**Stored data entries:**
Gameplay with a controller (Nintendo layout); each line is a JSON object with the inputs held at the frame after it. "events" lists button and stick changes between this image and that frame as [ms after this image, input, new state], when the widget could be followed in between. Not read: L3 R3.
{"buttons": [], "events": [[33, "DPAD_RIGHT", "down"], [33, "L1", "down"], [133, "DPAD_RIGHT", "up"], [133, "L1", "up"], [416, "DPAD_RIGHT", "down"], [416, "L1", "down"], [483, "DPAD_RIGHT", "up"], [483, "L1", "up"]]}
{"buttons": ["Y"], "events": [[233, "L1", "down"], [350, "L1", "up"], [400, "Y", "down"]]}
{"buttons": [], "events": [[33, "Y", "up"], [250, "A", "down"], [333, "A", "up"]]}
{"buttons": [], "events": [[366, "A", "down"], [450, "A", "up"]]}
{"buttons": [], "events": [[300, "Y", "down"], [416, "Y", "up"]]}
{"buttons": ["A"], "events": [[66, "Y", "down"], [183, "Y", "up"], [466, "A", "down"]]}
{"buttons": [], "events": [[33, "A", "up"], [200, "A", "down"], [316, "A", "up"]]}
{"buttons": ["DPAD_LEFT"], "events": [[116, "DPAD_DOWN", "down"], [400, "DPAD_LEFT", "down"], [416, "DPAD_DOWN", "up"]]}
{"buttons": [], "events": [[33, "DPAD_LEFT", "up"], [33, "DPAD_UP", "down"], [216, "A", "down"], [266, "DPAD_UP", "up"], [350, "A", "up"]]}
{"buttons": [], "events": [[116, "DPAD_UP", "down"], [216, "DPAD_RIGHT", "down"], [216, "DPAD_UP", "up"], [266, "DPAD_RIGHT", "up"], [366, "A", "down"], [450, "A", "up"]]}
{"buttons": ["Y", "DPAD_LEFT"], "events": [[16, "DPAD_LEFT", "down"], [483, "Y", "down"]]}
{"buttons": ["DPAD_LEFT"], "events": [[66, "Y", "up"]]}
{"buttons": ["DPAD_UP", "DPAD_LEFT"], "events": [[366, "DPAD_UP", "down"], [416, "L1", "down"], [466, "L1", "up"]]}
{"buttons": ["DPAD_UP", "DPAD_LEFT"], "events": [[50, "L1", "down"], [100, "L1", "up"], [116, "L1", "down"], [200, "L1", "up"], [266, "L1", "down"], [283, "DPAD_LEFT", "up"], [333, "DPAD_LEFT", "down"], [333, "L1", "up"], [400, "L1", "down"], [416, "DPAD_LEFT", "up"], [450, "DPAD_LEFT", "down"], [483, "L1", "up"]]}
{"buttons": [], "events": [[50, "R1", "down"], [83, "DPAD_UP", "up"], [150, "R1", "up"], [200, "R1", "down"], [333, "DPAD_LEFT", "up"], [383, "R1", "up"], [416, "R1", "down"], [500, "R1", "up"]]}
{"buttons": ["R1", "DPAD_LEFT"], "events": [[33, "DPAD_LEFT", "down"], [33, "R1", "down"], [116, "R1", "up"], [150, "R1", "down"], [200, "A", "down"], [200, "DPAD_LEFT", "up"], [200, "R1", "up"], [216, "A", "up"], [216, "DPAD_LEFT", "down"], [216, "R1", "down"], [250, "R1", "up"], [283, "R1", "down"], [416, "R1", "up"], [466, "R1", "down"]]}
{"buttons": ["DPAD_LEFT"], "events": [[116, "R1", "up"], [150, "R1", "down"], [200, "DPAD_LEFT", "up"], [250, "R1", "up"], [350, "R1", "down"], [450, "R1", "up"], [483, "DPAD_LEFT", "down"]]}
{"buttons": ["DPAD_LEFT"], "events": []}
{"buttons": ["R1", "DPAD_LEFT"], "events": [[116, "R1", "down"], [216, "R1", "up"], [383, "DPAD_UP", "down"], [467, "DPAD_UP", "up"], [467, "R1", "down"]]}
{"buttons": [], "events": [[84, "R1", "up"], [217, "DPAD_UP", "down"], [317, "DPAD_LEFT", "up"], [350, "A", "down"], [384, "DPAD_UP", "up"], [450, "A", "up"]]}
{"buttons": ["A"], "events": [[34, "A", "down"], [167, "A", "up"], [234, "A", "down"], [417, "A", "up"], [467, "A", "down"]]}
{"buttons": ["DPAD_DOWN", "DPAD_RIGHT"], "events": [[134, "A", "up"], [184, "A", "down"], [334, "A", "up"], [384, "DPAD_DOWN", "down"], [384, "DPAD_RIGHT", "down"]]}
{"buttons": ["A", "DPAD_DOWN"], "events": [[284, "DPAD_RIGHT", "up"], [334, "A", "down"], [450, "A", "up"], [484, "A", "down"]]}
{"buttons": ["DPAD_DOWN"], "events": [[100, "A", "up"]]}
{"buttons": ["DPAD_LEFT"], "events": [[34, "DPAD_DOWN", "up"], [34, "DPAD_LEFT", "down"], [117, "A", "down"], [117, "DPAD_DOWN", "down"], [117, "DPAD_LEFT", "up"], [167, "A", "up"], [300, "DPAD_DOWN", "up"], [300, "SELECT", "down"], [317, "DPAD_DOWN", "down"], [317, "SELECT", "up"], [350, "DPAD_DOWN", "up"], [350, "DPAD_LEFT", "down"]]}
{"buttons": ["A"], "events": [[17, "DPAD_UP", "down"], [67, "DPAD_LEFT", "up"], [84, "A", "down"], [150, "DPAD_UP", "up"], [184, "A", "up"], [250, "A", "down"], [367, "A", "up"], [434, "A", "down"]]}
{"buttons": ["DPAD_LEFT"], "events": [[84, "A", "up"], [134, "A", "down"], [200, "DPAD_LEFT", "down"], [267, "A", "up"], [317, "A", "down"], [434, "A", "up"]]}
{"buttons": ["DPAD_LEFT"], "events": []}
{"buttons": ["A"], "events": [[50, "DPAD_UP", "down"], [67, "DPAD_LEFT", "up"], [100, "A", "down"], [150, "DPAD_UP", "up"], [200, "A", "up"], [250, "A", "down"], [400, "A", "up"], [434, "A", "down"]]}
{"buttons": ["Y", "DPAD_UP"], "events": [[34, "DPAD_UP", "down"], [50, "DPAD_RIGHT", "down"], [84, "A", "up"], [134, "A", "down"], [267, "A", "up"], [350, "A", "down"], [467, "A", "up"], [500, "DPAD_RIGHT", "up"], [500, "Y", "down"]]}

**What the task asks:** A faithful copy of every record is required; output it in full.

**Solution to this task:**
Gameplay with a controller (Nintendo layout); each line is a JSON object with the inputs held at the frame after it. "events" lists button and stick changes between this image and that frame as [ms after this image, input, new state], when the widget could be followed in between. Not read: L3 R3.
{"buttons": [], "events": [[33, "DPAD_RIGHT", "down"], [33, "L1", "down"], [133, "DPAD_RIGHT", "up"], [133, "L1", "up"], [416, "DPAD_RIGHT", "down"], [416, "L1", "down"], [483, "DPAD_RIGHT", "up"], [483, "L1", "up"]]}
{"buttons": ["Y"], "events": [[233, "L1", "down"], [350, "L1", "up"], [400, "Y", "down"]]}
{"buttons": [], "events": [[33, "Y", "up"], [250, "A", "down"], [333, "A", "up"]]}
{"buttons": [], "events": [[366, "A", "down"], [450, "A", "up"]]}
{"buttons": [], "events": [[300, "Y", "down"], [416, "Y", "up"]]}
{"buttons": ["A"], "events": [[66, "Y", "down"], [183, "Y", "up"], [466, "A", "down"]]}
{"buttons": [], "events": [[33, "A", "up"], [200, "A", "down"], [316, "A", "up"]]}
{"buttons": ["DPAD_LEFT"], "events": [[116, "DPAD_DOWN", "down"], [400, "DPAD_LEFT", "down"], [416, "DPAD_DOWN", "up"]]}
{"buttons": [], "events": [[33, "DPAD_LEFT", "up"], [33, "DPAD_UP", "down"], [216, "A", "down"], [266, "DPAD_UP", "up"], [350, "A", "up"]]}
{"buttons": [], "events": [[116, "DPAD_UP", "down"], [216, "DPAD_RIGHT", "down"], [216, "DPAD_UP", "up"], [266, "DPAD_RIGHT", "up"], [366, "A", "down"], [450, "A", "up"]]}
{"buttons": ["Y", "DPAD_LEFT"], "events": [[16, "DPAD_LEFT", "down"], [483, "Y", "down"]]}
{"buttons": ["DPAD_LEFT"], "events": [[66, "Y", "up"]]}
{"buttons": ["DPAD_UP", "DPAD_LEFT"], "events": [[366, "DPAD_UP", "down"], [416, "L1", "down"], [466, "L1", "up"]]}
{"buttons": ["DPAD_UP", "DPAD_LEFT"], "events": [[50, "L1", "down"], [100, "L1", "up"], [116, "L1", "down"], [200, "L1", "up"], [266, "L1", "down"], [283, "DPAD_LEFT", "up"], [333, "DPAD_LEFT", "down"], [333, "L1", "up"], [400, "L1", "down"], [416, "DPAD_LEFT", "up"], [450, "DPAD_LEFT", "down"], [483, "L1", "up"]]}
{"buttons": [], "events": [[50, "R1", "down"], [83, "DPAD_UP", "up"], [150, "R1", "up"], [200, "R1", "down"], [333, "DPAD_LEFT", "up"], [383, "R1", "up"], [416, "R1", "down"], [500, "R1", "up"]]}
{"buttons": ["R1", "DPAD_LEFT"], "events": [[33, "DPAD_LEFT", "down"], [33, "R1", "down"], [116, "R1", "up"], [150, "R1", "down"], [200, "A", "down"], [200, "DPAD_LEFT", "up"], [200, "R1", "up"], [216, "A", "up"], [216, "DPAD_LEFT", "down"], [216, "R1", "down"], [250, "R1", "up"], [283, "R1", "down"], [416, "R1", "up"], [466, "R1", "down"]]}
{"buttons": ["DPAD_LEFT"], "events": [[116, "R1", "up"], [150, "R1", "down"], [200, "DPAD_LEFT", "up"], [250, "R1", "up"], [350, "R1", "down"], [450, "R1", "up"], [483, "DPAD_LEFT", "down"]]}
{"buttons": ["DPAD_LEFT"], "events": []}
{"buttons": ["R1", "DPAD_LEFT"], "events": [[116, "R1", "down"], [216, "R1", "up"], [383, "DPAD_UP", "down"], [467, "DPAD_UP", "up"], [467, "R1", "down"]]}
{"buttons": [], "events": [[84, "R1", "up"], [217, "DPAD_UP", "down"], [317, "DPAD_LEFT", "up"], [350, "A", "down"], [384, "DPAD_UP", "up"], [450, "A", "up"]]}
{"buttons": ["A"], "events": [[34, "A", "down"], [167, "A", "up"], [234, "A", "down"], [417, "A", "up"], [467, "A", "down"]]}
{"buttons": ["DPAD_DOWN", "DPAD_RIGHT"], "events": [[134, "A", "up"], [184, "A", "down"], [334, "A", "up"], [384, "DPAD_DOWN", "down"], [384, "DPAD_RIGHT", "down"]]}
{"buttons": ["A", "DPAD_DOWN"], "events": [[284, "DPAD_RIGHT", "up"], [334, "A", "down"], [450, "A", "up"], [484, "A", "down"]]}
{"buttons": ["DPAD_DOWN"], "events": [[100, "A", "up"]]}
{"buttons": ["DPAD_LEFT"], "events": [[34, "DPAD_DOWN", "up"], [34, "DPAD_LEFT", "down"], [117, "A", "down"], [117, "DPAD_DOWN", "down"], [117, "DPAD_LEFT", "up"], [167, "A", "up"], [300, "DPAD_DOWN", "up"], [300, "SELECT", "down"], [317, "DPAD_DOWN", "down"], [317, "SELECT", "up"], [350, "DPAD_DOWN", "up"], [350, "DPAD_LEFT", "down"]]}
{"buttons": ["A"], "events": [[17, "DPAD_UP", "down"], [67, "DPAD_LEFT", "up"], [84, "A", "down"], [150, "DPAD_UP", "up"], [184, "A", "up"], [250, "A", "down"], [367, "A", "up"], [434, "A", "down"]]}
{"buttons": ["DPAD_LEFT"], "events": [[84, "A", "up"], [134, "A", "down"], [200, "DPAD_LEFT", "down"], [267, "A", "up"], [317, "A", "down"], [434, "A", "up"]]}
{"buttons": ["DPAD_LEFT"], "events": []}
{"buttons": ["A"], "events": [[50, "DPAD_UP", "down"], [67, "DPAD_LEFT", "up"], [100, "A", "down"], [150, "DPAD_UP", "up"], [200, "A", "up"], [250, "A", "down"], [400, "A", "up"], [434, "A", "down"]]}
{"buttons": ["Y", "DPAD_UP"], "events": [[34, "DPAD_UP", "down"], [50, "DPAD_RIGHT", "down"], [84, "A", "up"], [134, "A", "down"], [267, "A", "up"], [350, "A", "down"], [467, "A", "up"], [500, "DPAD_RIGHT", "up"], [500, "Y", "down"]]}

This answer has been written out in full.